正常な心拍数とは?
健康な成人の安静時心拍数は、一般的に1分間に60〜100回(bpm)です。年齢、体力、感情状態などにより個人差があります。
心拍数の主な区分
1. 安静時心拍数(Resting Heart Rate)
完全に安静にしている状態、例えば朝起床直後に測定する心拍数です。通常は60〜100 bpmの範囲が正常とされています。
2. 目標心拍数(Target Heart Rate)
運動時に目指す心拍数の範囲で、年齢・安静時心拍数・体力に基づいて算出します。中強度の運動では、最大心拍数の50%〜70%が目安となります。
3. 最大心拍数(Maximum Heart Rate)
激しい運動時に達し得る最高の心拍数です。年齢とともに低下し、簡易的な計算式は「220 − 年齢」です。ただし正確な測定は医療専門家に相談してください。
4. 徐脈(Bradycardia)
心拍数が60 bpm未満の状態です。アスリートやトレーニングされた人では正常なことがありますが、原因不明の場合は医師の診断が必要です。
5. 頻脈(Tachycardia)
心拍数が100 bpmを超える状態です。

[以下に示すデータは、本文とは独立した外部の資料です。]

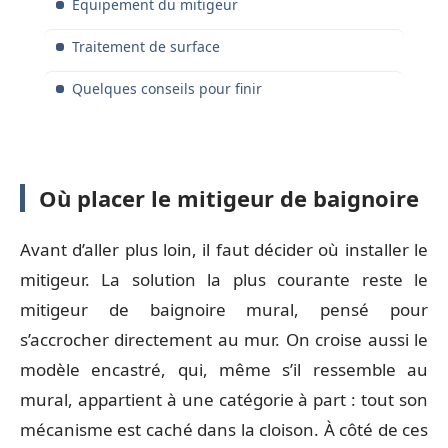
Équipement du mitigeur
Traitement de surface
Quelques conseils pour finir
Où placer le mitigeur de baignoire
Avant d’aller plus loin, il faut décider où installer le
mitigeur. La solution la plus courante reste le
mitigeur de baignoire mural, pensé pour
s’accrocher directement au mur. On croise aussi le
modèle encastré, qui, même s’il ressemble au
mural, appartient à une catégorie à part : tout son
mécanisme est caché dans la cloison. À côté de ces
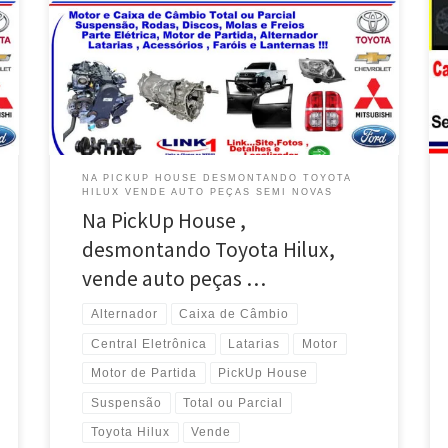
auto peças seminovas – Taguatinga / DF Toyota Hilux ,
vende motor e Caixa de câmbio total ou parcial –
Taguatinga / DF Toyota Hilux , vende Suspensão , Eixos
, Discos , Balanças , Rodas e Pneus – Taguatinga / DF
[…]
NA PICKUP HOUSE DESMONTANDO TOYOTA
HILUX VENDE AUTO PEÇAS SEMI NOVAS
Na PickUp House ,
desmontando Toyota Hilux,
vende auto peças …
Alternador
Caixa de Câmbio
Central Eletrônica
Latarias
Motor
Motor de Partida
PickUp House
Suspensão
Total ou Parcial
Toyota Hilux
Vende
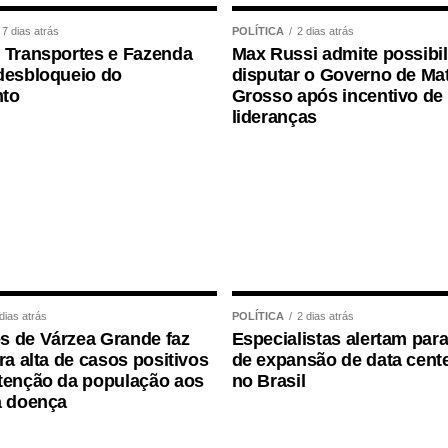
ue não há irregularidades na situação funcional
7 dias atrás
POLÍTICA
2 dias atrás
 Transportes e Fazenda
Max Russi admite possibi
desbloqueio do
disputar o Governo de Ma
sui todos os direitos garantidos por lei,
to
Grosso após incentivo de
io saúde, desde que atendidos os critérios
lideranças
m gabinete é um ato administrativo regular,
e que a permanência da servidora no local foi
 da Secretaria.
destacou que a concessão ocorreu dentro da
do informada anteriormente, não havendo qualquer
dias atrás
POLÍTICA
2 dias atrás
 de Várzea Grande faz
Especialistas alertam para
ra alta de casos positivos
de expansão de data cente
tenção da população aos
no Brasil
a doença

運動直後やストレス時の一時的な上昇は通常問題ありませんが、原因が特定できない持続的な頻脈は医療機関で評価すべきです。
6. 不整脈(Arrhythmia)
規則的なリズムから外れた心拍の状態を指します。速すぎる、遅すぎる、または不規則な拍動が含まれます。不整脈の有無や重症度は医師の判断が必要です。
個人差は大きく、ある人にとっての正常値が他の人に当てはまらないことがあります。心拍数に不安がある、めまいや胸痛、息切れなどの症状が出た場合は、速やかに医療機関へ相談してください。